Theologians tottered off into a corner, licked their wounds, and began to scrutinize just what had happened. They noticed that these Enlightenment folks liked to talk about everything, that offering clipped "the Bible tells us so" (even when you sing it) isn't good enough for them. They wanted arguments that played by the rules of logic. "Okay," they said, "we'll give you an argument." They honed in on the notion of "presuppositionless," noticing that the atheists' most-used weapons hinged on it. They noticed that for an argument to get off the ground, you need to take for granted certain things--you can't argue about everything all at once. The Enlightenment notion of "presuppositionlessness," however, seemed to suppose that Enlightenment philosophers didn't have to take anything for granted--they had no assumptions. But any argument that is made clearly shows that to be false--every argument has assumptions.

They rolled that around in their heads for a while and eventually figured out that if Enlightenment philosophy was true, it was impossible, but since it was not impossible (it being an historically instantiated actuality), it had assumptions--assumptions that could be attacked, just as their's had been attacked. One line of attack is this: if beliefs are opposed to knowledge based on the fact that you can't argue or prove beliefs and you can about knowledge, then your "knowledge" (for instance, "there is no God") has a background of belief that cannot be argued or proven.

This little story is, of course, not literally what happened (atheists, in fact, had more to do with giving Christians these weapons then they themselves had to do with creating them). But I hope it shows the outlines of how calling atheism a "system of belief" makes sense. This little tall tale is, in fact, what leads directly to the contemporary inflammation of creationism, or intelligent design as they're calling it these days. ID defenders like Phillip Johnson, Ken Ham, and Michael Behe blend together things learned from evil post-modernism with wonderful Bible dogmatism in the weirdest possible way--and yet it is fairly coherent, just really stupid. I take the recent "backlash" against Darwin to be the clearest signal, far more powerful than anything Rorty or anybody else has written, for us to finally and forever ditch Enlightenment philosophy and all of its remenants. Adherence to Enlightenment philosophy and its rhetoric is what allows Johnson and his compatriots a foothold, or a "wedge" as they like to call it. If we ditch Enlightenment, scientistic rhetoric, the wedge has no crack to enter.

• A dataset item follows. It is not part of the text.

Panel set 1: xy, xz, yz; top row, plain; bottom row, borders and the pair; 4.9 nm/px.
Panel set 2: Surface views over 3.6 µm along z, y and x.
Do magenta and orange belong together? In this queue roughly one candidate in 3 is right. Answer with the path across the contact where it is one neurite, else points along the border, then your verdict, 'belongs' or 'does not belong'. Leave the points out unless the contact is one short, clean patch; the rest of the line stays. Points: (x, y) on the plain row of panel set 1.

To sum up: atheism is a religion only if you define religion in broad, almost useless ways like "system of belief." Such a definition might be useful for certain, narrow academic purposes, but for the most part those of us in the real world need something with a little more bite. If your definition involves the accumulation of multiple labels for a person (i.e., a Christian is also a democratic citizen, meaning that Christianity as a system of belief does not include democracy as a system of belief), that a person is the intersection of a number of "systems of belief", then atheism is a pretty weak system of belief because "system" seems to imply more than one belief: God doesn't exist. Atheism then becomes the call for the abandonment of a particular kind of system of belief. It becomes the suggestion that the sector in our network of systems of belief, where beliefs that revolve around the word "God" exist, should cease to be a sector in which we do any thinking, it should be emptied out and left alone.

So if somebody brings up the "fact" that atheism is a religion for polemical purposes, just counter by saying, "Yeah, okay, if you stretch religion so far as to include atheism, then its a religion. But it's still the religion that says that all this God-talk is pretty pointless." Switching the grounds of debate from "belief" to "stuff we talk about" is fairly effective.